Museum of Cycladic Art in Athens
The Museum of Cycladic Art is made up of two interconnected buildings. The permanent collections, are housed at 4 Neophytou Douka Street (entrance pictured above). Temporary exhibitions are located in the Stathatos Mansion, a picture of which is below. The museum is open every day of the week apart from Tuesday. On Thursday, the Museum of Cycladic Art is open until 20.00.
The permanent exhibition is displayed over four floors.
- The first floor is dedicated to Cycladic Art.
- The second floor to Ancient Greek Art.
- The third floor to Cypriot Antiquities
- The fourth floor to “Scenes from Daily Life in Antiquity”.
First Floor – Cycladic Art
The first floor is of course what gives the museum its name. It contains many of those iconic Cycladic figurines, which seem to project an enigmatic mysterious aura.
No one is quite sure as to their purpose or meaning. Some people think that because of the crossed arms, and that many were found in burial sites, they may be to do with funerary rituals.
Are these figures representative of the deceased? Are they figures to be worshipped? Perhaps we will never know.
The tallest one is 1.4 metres high, and is pictured above. Whenever I see them, they also remind me of some other ancient statues in Peru. These are separated by some considerable distance in time though, as the ‘Cloud People' have been dated to the 1400's.
Still, the style of the tilted head is intriguingly similar. I have pictured them below. What do you think?
This art form lasted approximately 400 years. Some of the objects were large in size. The one pictured below really caught my eye though, and was just a few inches tall. It is a rare male figure, and looks like it is raising a glass of wine or mug of beer!
Second Floor – Ancient Greek Art
The second floor of the Cycladic Art museum concentrates on Ancient Greek Art. In effect, this picks up where the Cycladic Art period left off. (Although, there is some overlap with the Minoan Period).
Third Floor – Cypriot Antiquities
The third floor of the Museum of Cycladic Art is dedicated to Cypriot Antiquities. It was quite interesting to see the contrast between these objects, dating from the fourth millennium BC, and those of “Greece” (yes, in inverted commas!).
I found the lighting in this room to be a bit strange. It was too dark, although the objects themselves were well illuminated.
One of the best parts of this floor, were the interactive multimedia displays. On these, you could see how goods were shipped and transported across the seas. Ancient civilisations were a lot more adventurous, enterprising, and advanced than we give them credit for!
The Fourth Floor – Scenes From Daily Life In Antiquity
This was my second favourite floor in the Museum of Cycladic Art. Whilst the exhibits themselves were not extraordinary, the way they were displayed was brilliant.
A series of themed units clearly displayed how life was lived in ancient times, literally from birth through to death. There is also a continually playing film at the back of the room, which is well worth the time spent watching it.

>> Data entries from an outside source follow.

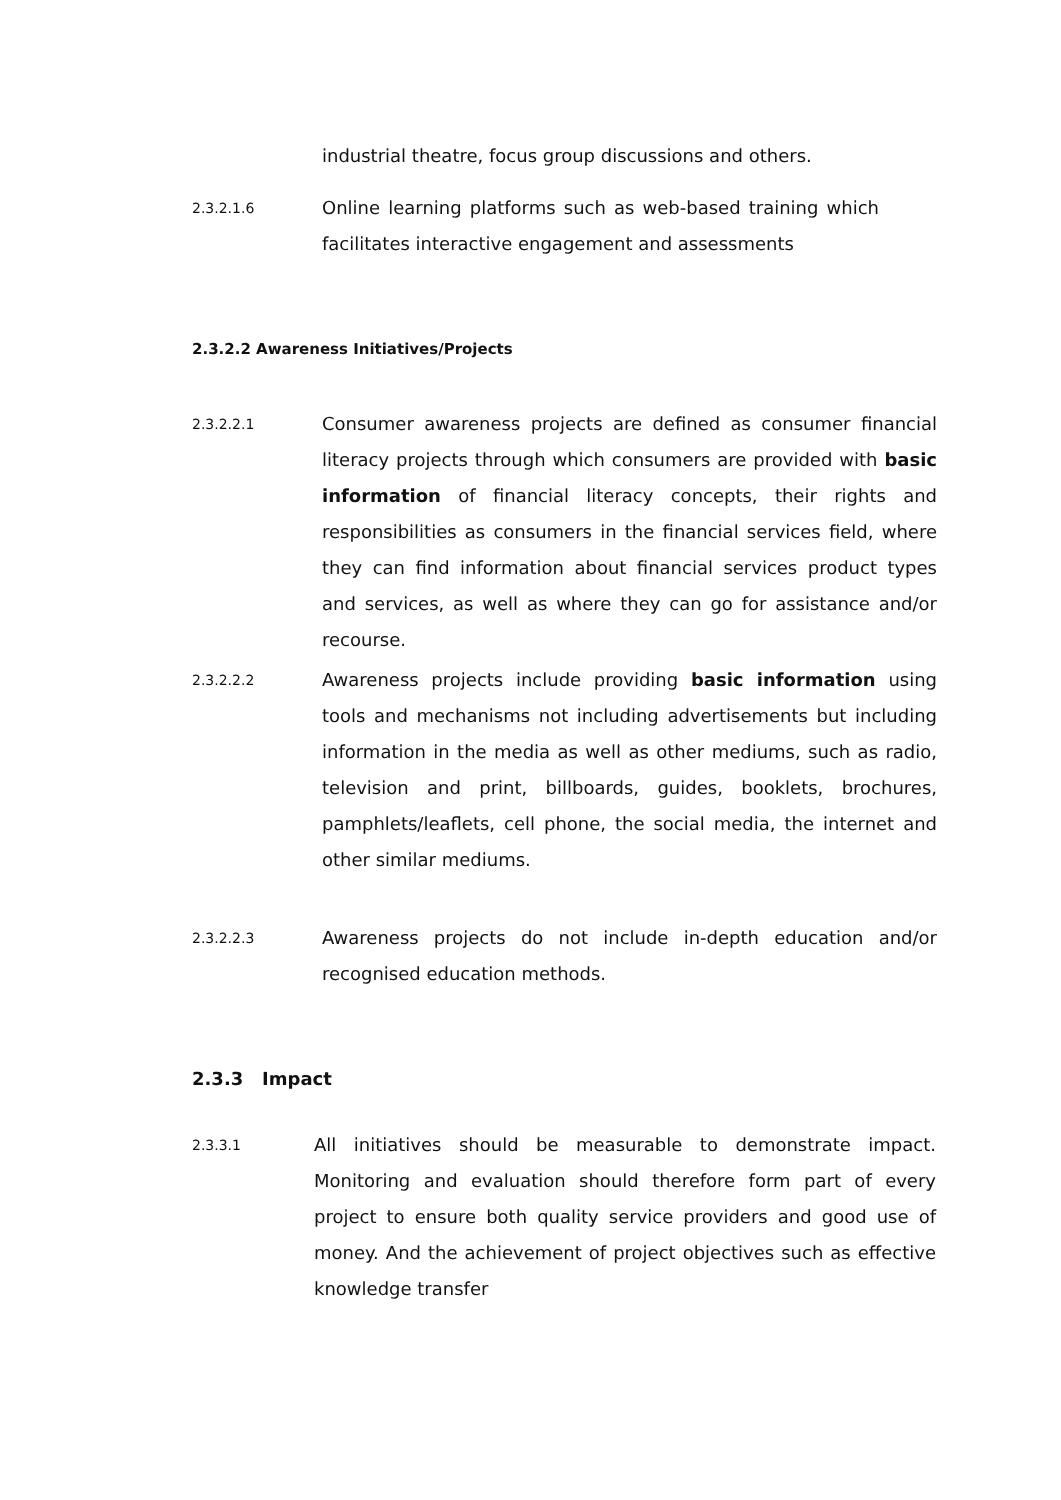industrial theatre, focus group discussions and others.
2.3.2.1.6
Online learning platforms such as web-based training which facilitates interactive engagement and assessments
2.3.2.2 Awareness Initiatives/Projects
2.3.2.2.1
Consumer awareness projects are defined as consumer financial literacy projects through which consumers are provided with basic information of financial literacy concepts, their rights and responsibilities as consumers in the financial services field, where they can find information about financial services product types and services, as well as where they can go for assistance and/or recourse.
2.3.2.2.2
Awareness projects include providing basic information using tools and mechanisms not including advertisements but including information in the media as well as other mediums, such as radio, television and print, billboards, guides, booklets, brochures, pamphlets/leaflets, cell phone, the social media, the internet and other similar mediums.
2.3.2.2.3
Awareness projects do not include in-depth education and/or recognised education methods.
2.3.3 Impact
2.3.3.1
All initiatives should be measurable to demonstrate impact. Monitoring and evaluation should therefore form part of every project to ensure both quality service providers and good use of money. And the achievement of project objectives such as effective knowledge transfer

After visiting this room, you will definitely come away with a clearer idea of daily life in antiquity. I would include photos of this room, but my SD card had issues… many apologies!!
Final Thoughts On The Museum of Cycladic Art
It might seem there is an endless amount that you ‘have' to do when in Athens. Add this to the list! It easily makes my Top 5 Museums in Athens.
There is a pleasant cafe to eat or take a coffee in, located on the ground floor.
The closest metro station is Evangelismos.
There is an app available to download from the Apple App Store. Unfortunately, it is not available on Android yet.